▶ _Directions_
Below are some records. Print exactly the lines between the one holding "IVAN | SALOMON JUNIOR TEAM |" and the one holding "LUDMILA | GO-XTREM |", inclusive, and nothing else.

▶ _Study material_

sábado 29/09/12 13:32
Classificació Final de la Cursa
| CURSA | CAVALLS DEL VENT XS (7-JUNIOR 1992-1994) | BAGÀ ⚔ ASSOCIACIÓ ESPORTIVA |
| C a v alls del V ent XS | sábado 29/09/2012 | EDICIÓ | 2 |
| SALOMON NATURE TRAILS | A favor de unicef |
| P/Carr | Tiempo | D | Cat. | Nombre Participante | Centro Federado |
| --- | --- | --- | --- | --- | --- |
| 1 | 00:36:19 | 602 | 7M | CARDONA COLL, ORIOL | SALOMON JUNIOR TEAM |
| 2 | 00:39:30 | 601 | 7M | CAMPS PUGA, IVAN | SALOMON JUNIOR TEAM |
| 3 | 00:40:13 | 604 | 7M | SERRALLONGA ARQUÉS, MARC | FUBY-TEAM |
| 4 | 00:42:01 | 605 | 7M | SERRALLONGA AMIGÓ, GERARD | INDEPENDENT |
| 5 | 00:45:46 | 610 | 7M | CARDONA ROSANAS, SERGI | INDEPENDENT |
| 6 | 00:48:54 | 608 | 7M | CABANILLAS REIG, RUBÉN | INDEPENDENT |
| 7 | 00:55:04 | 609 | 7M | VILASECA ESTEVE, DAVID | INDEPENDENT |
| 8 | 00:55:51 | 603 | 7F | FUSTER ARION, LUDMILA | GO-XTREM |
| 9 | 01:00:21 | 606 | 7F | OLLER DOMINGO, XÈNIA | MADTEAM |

▶ _Task answer_
| 2 | 00:39:30 | 601 | 7M | CAMPS PUGA, IVAN | SALOMON JUNIOR TEAM |
| 3 | 00:40:13 | 604 | 7M | SERRALLONGA ARQUÉS, MARC | FUBY-TEAM |
| 4 | 00:42:01 | 605 | 7M | SERRALLONGA AMIGÓ, GERARD | INDEPENDENT |
| 5 | 00:45:46 | 610 | 7M | CARDONA ROSANAS, SERGI | INDEPENDENT |
| 6 | 00:48:54 | 608 | 7M | CABANILLAS REIG, RUBÉN | INDEPENDENT |
| 7 | 00:55:04 | 609 | 7M | VILASECA ESTEVE, DAVID | INDEPENDENT |
| 8 | 00:55:51 | 603 | 7F | FUSTER ARION, LUDMILA | GO-XTREM |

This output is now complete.